Work instruction: Go through the lines below and repeat each one exactly, skipping pictures.

Task inputs:
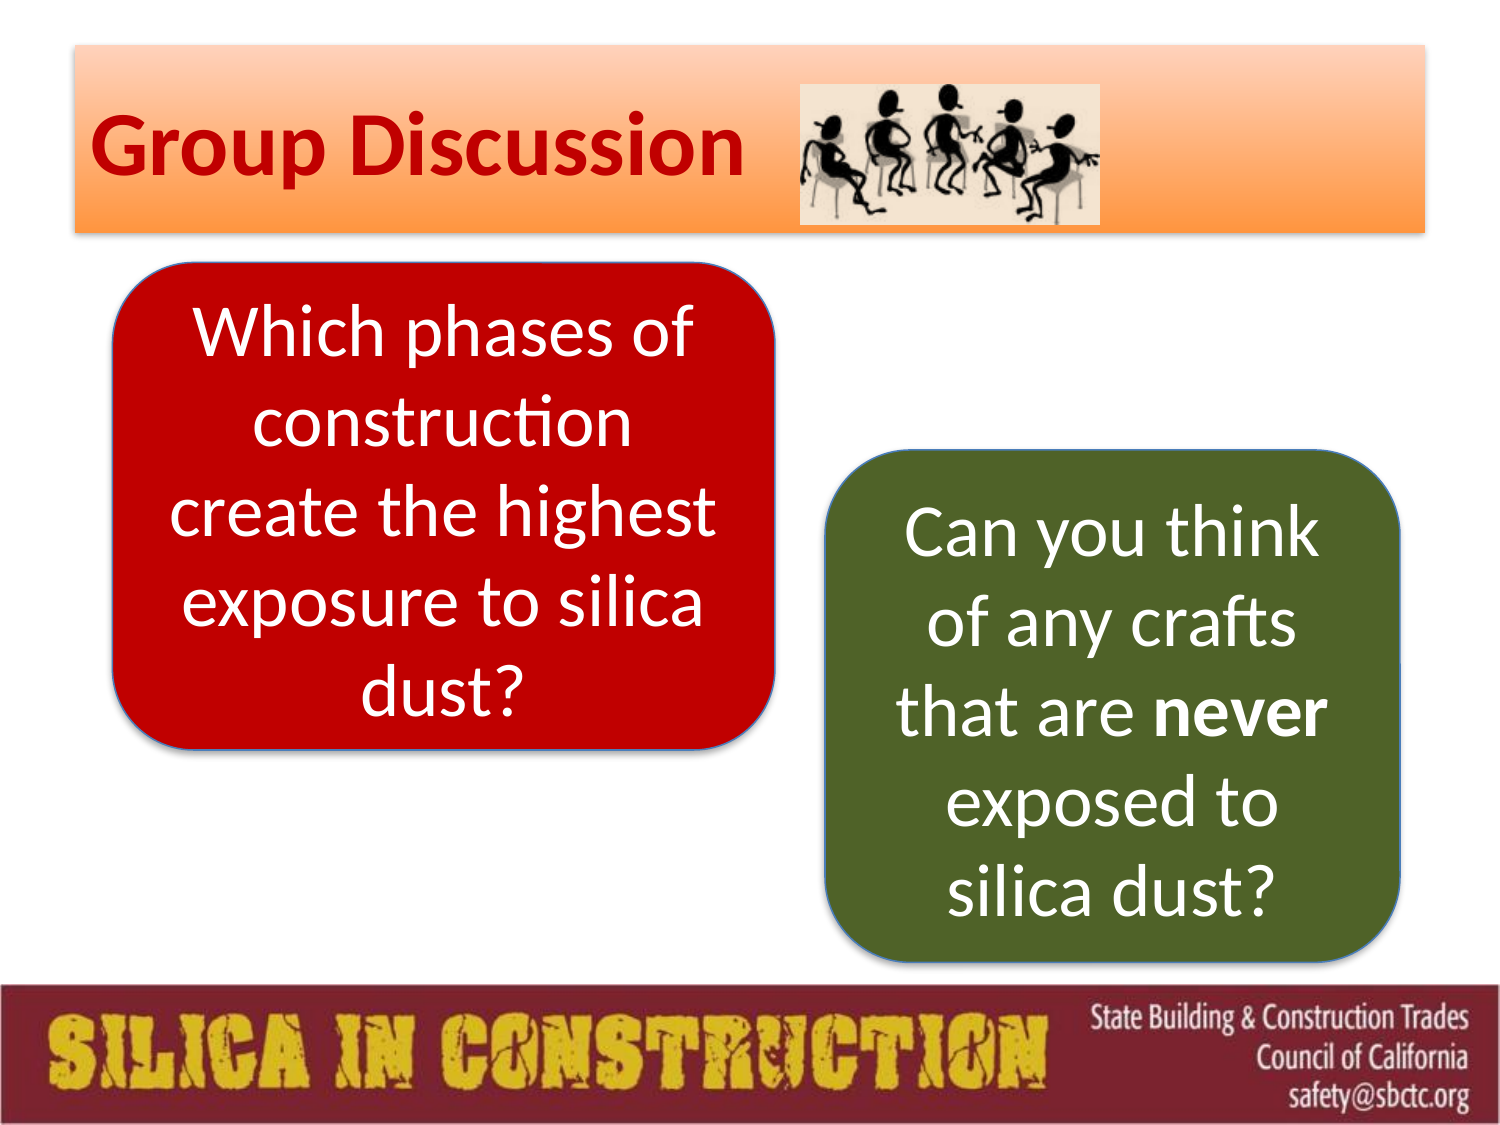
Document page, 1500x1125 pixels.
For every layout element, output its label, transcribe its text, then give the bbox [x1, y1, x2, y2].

title Group Discussion [75, 45, 1425, 233]
picture [0, 984, 1500, 1125]
text_box Which phases of construction create the highest exposure to silica dust? [111, 261, 776, 751]
picture [799, 84, 1101, 226]
text_box Can you think of any crafts that are never exposed to silica dust? [824, 449, 1401, 964]
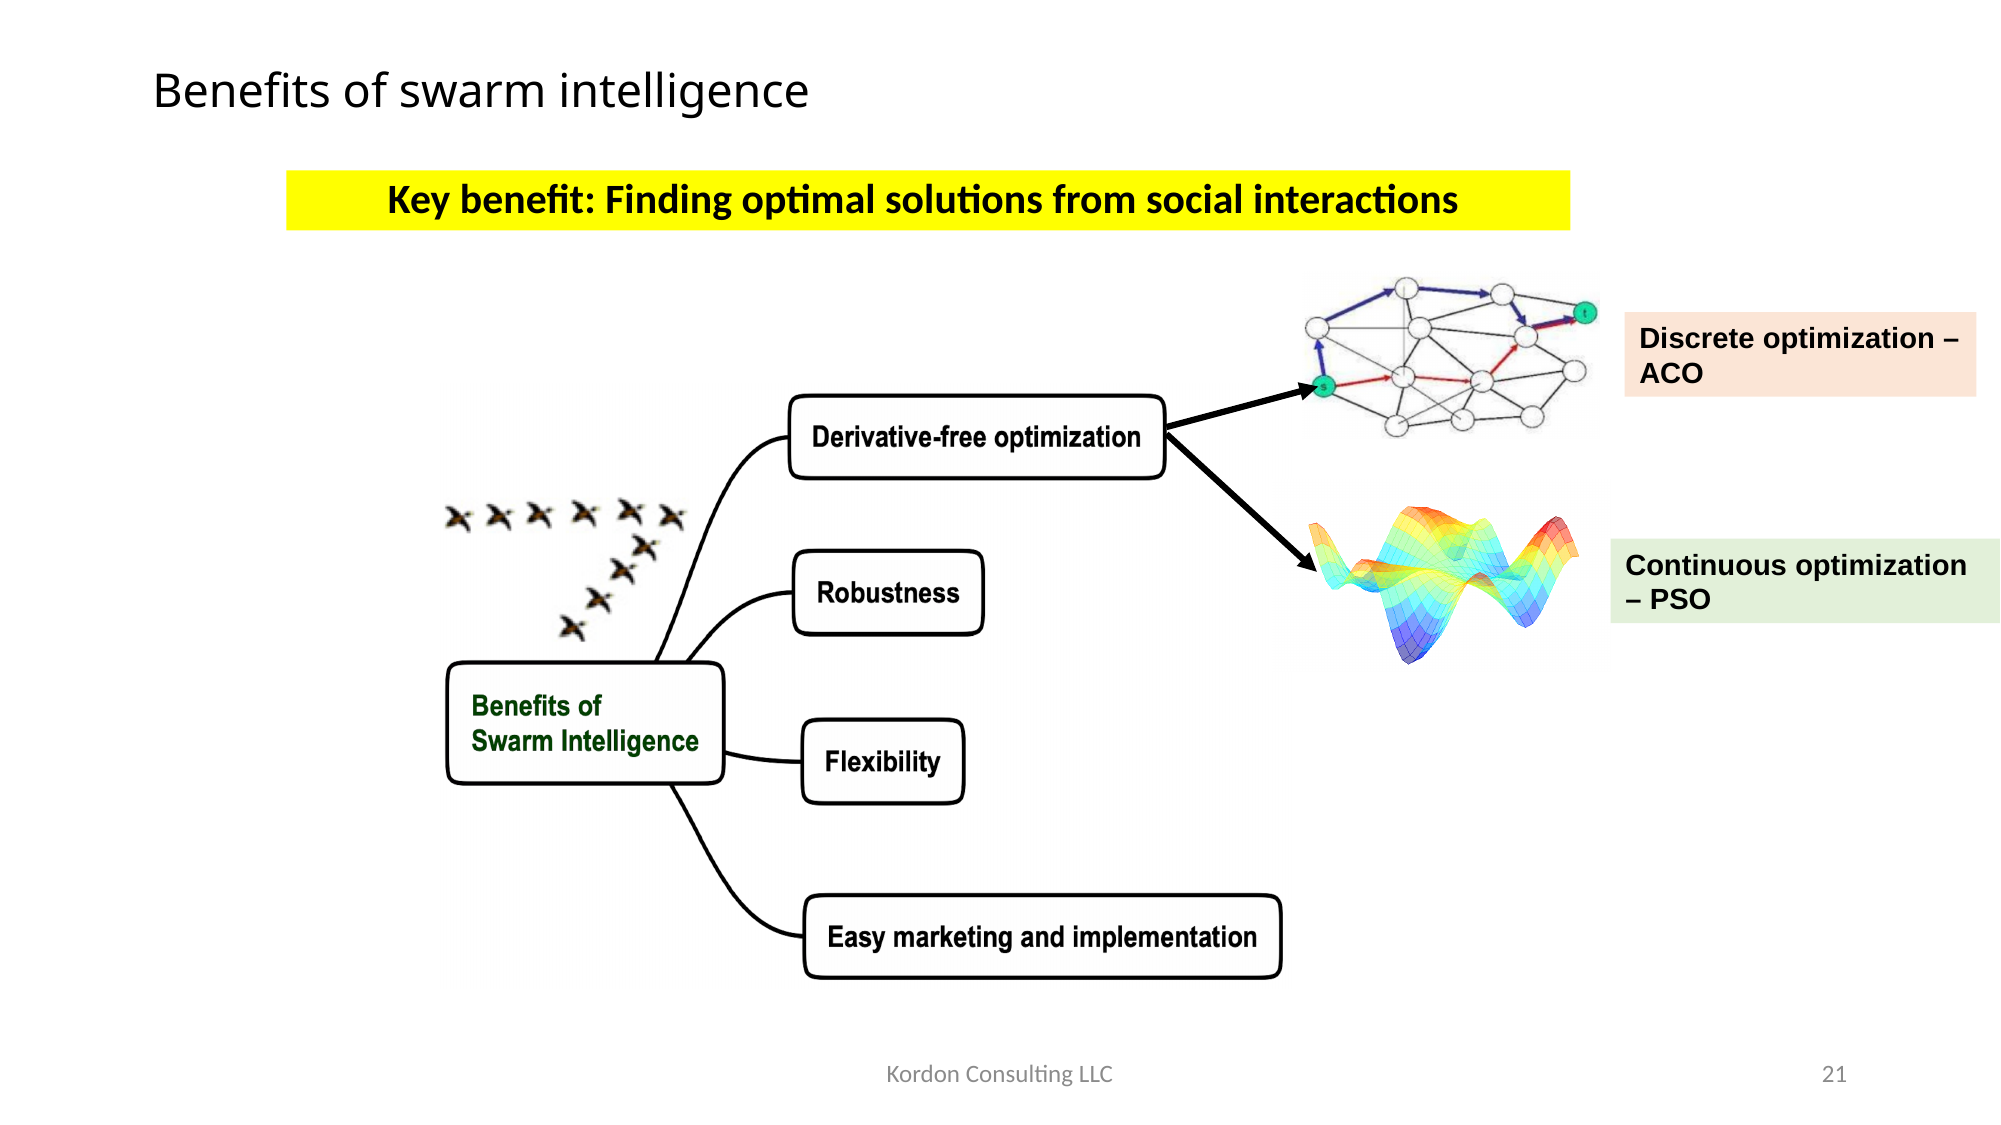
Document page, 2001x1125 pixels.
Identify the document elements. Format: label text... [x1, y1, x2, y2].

slide_number 21 [1412, 1042, 1863, 1103]
picture [1302, 271, 1600, 439]
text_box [1166, 386, 1319, 428]
text_box Continuous optimization – PSO [1611, 538, 2000, 624]
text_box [1166, 434, 1317, 572]
title Benefits of swarm intelligence [137, 59, 1863, 126]
text_box Discrete optimization – ACO [1624, 312, 1977, 397]
text_box Key benefit: Finding optimal solutions from social interactions [286, 170, 1571, 231]
footer Kordon Consulting LLC [662, 1042, 1338, 1103]
picture [437, 383, 1611, 989]
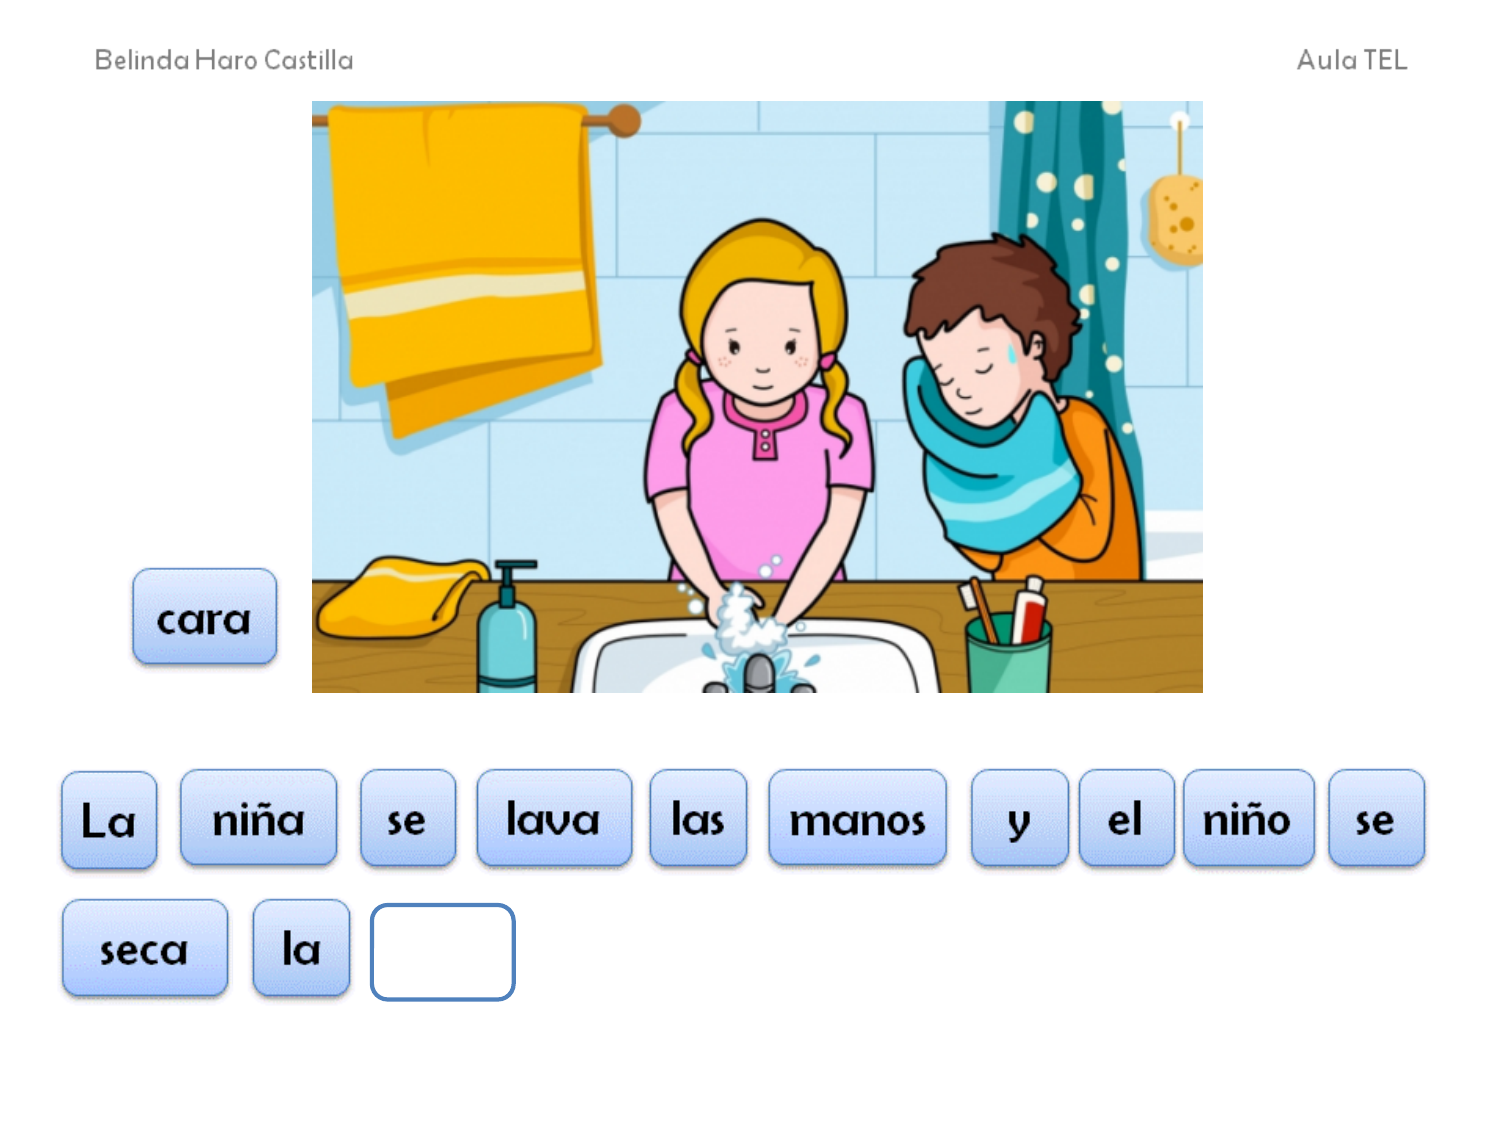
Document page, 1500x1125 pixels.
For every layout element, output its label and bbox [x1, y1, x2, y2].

Solution to this exercise:
Document page, 1500x1125 pixels.
For every layout element, output its label, transcribe its text, then give the bbox [x1, y1, x2, y2].

title Group Discussion [75, 45, 1425, 233]
picture [0, 984, 1500, 1125]
text_box Which phases of construction create the highest exposure to silica dust? [111, 261, 776, 751]
picture [799, 84, 1101, 226]
text_box Can you think of any crafts that are never exposed to silica dust? [824, 449, 1401, 964]
Document page, 2001x1125 pixels.
Identify the document elements. Format: label text... [x1, y1, x2, y2].

slide_number 21 [1412, 1042, 1863, 1103]
picture [1302, 271, 1600, 439]
text_box [1166, 386, 1319, 428]
text_box Continuous optimization – PSO [1611, 538, 2000, 624]
text_box [1166, 434, 1317, 572]
title Benefits of swarm intelligence [137, 59, 1863, 126]
text_box Discrete optimization – ACO [1624, 312, 1977, 397]
text_box Key benefit: Finding optimal solutions from social interactions [286, 170, 1571, 231]
footer Kordon Consulting LLC [662, 1042, 1338, 1103]
picture [437, 383, 1611, 989]
Document page, 1500x1125 pixels.
For every layout element, output its label and bbox [x1, y1, x2, y2].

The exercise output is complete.